2016-07-27 16:10:22,840 ERROR org.ctrip.ops.sysdev.outputs.Elasticsearch$1 pool-2-thread-2 RemoteTransportException[[a08.elastic.loganalyse.monitor.b28.youku][inet[/10.103.11.27:9300]][indices:data/write/ bulk[s]]]; nested: EsRejectedExecutionException[rejected execution (queue capacity 50) on org.elasticsearch.action.support.replication.TransportShardReplicationOperationAction$PrimaryPhase$1@2b16cb10]; 2016-07-27 16:10:22,840 INFO org.ctrip.ops.sysdev.outputs.Elasticsearch$1 pool-2-thread-2 2104 doc failed, 2104 need to retry 2016-07-27 16:10:22,840 INFO org.ctrip.ops.sysdev.outputs.Elasticsearch$1 pool-2-thread-2 sleep 1052millseconds after bulk failure
Threadpool Properties Prevent Data Loss ElasticSearch node has several thread pools in order to improve how threads are managed within a node. At Loggly, we use bulk request extensively, and we have found that setting the right value for bulk thread pool using threadpool.bulk.queue_size property is crucial in order to avoid data loss or _bulk retries
This property value is for the bulk request. This tells ES the number of requests that can be queued for execution in the node when there is no thread available to execute a bulk request. This value should be set according to your bulk request load. If your bulk request number goes higher than queue size, you will get a RemoteTransportException as shown below.

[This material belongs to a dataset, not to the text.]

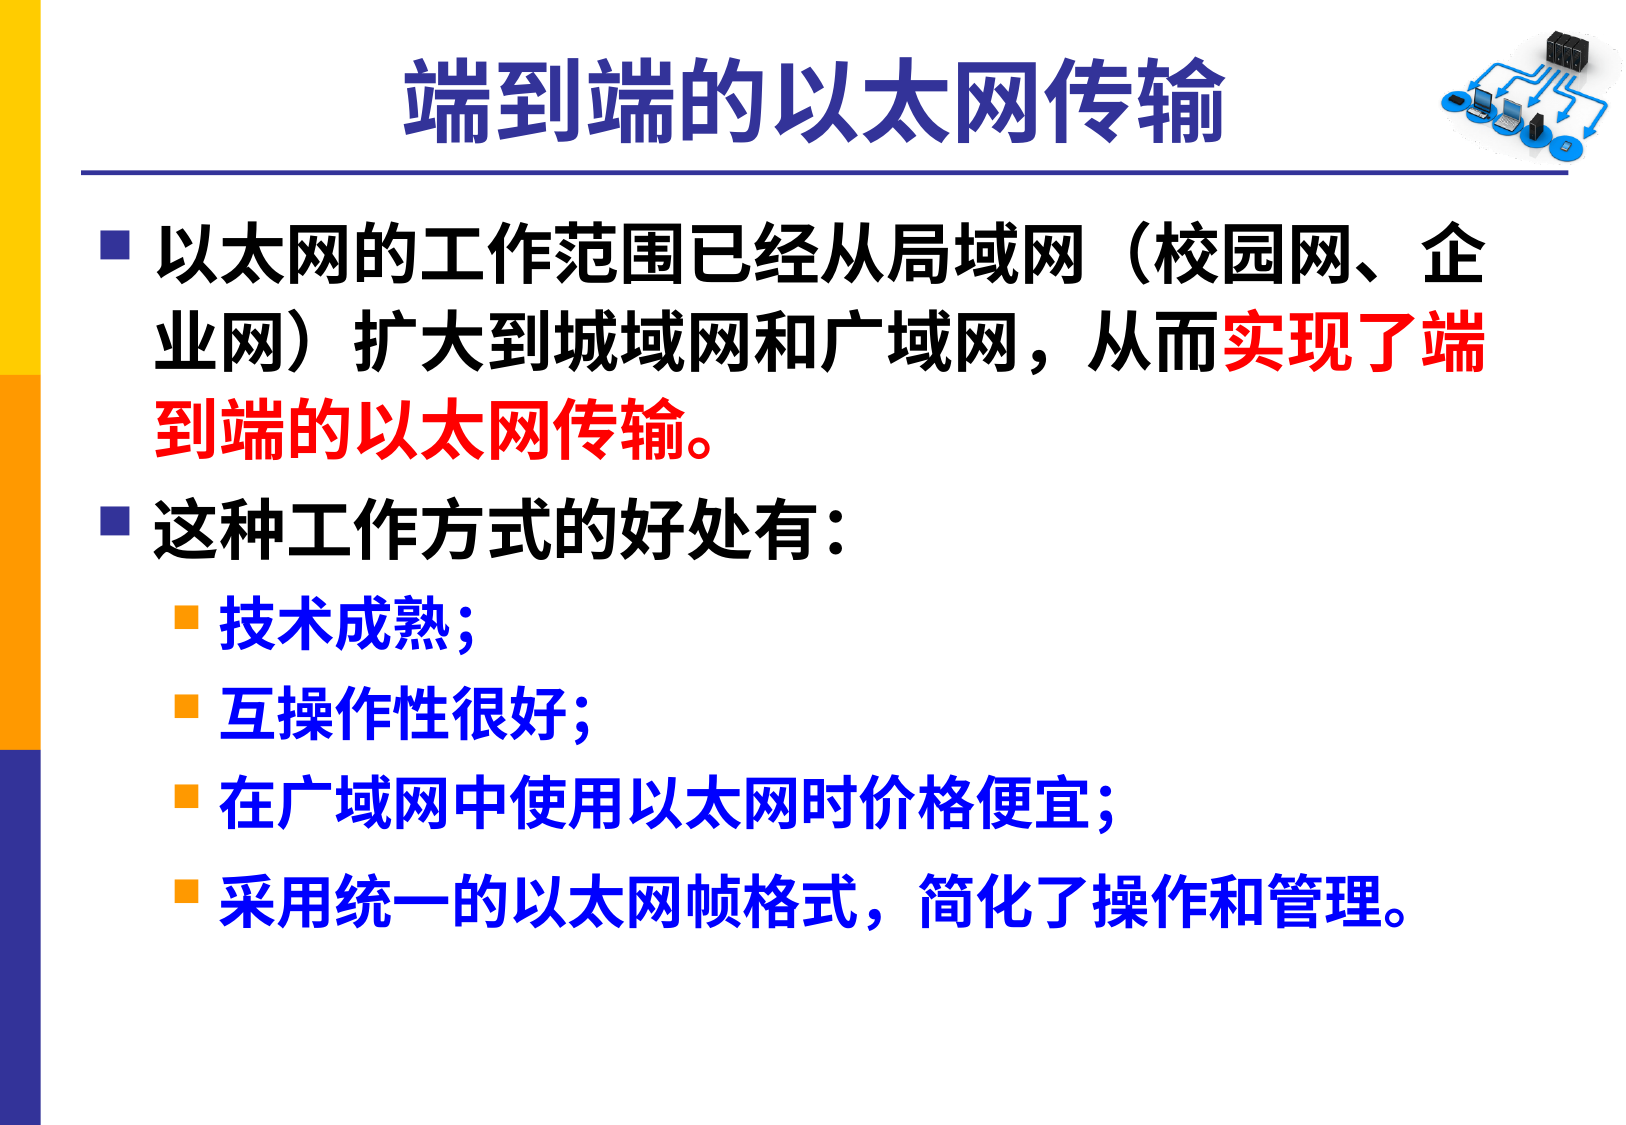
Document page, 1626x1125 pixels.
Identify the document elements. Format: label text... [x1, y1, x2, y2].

Note that in ES the bulk requests queue contains one item per shard, so this number needs to be higher than the number of concurrent bulk requests you want to send if those request contain data for many shards. For example, a single bulk request may contain data for 10 shards, so even if you only send one bulk request, you must have a queue size of at least 10. Setting this value “too high” will chew up heap in your JVM, but does let you hand off queuing to ES, which simplifies your clients.
You either need to keep the property value higher than your accepted load or gracefully handle RemoteTransportException in your client code. If you don’t handle the exception, you will end up losing data. We simulated the exception shown below by sending more than 10 bulk requests with a queue size of 10.
RemoteTransportException[[<Bantam>][inet[/192.168.76.1:9300]][bulk/shard]]; nested: EsRejectedExecutionException[rejected execution (queue capacity 10) on org.elasticsearch.action.support.replication.TransportShardReplicationOperationAction$AsyncShardOperationAction$1@13fe9be];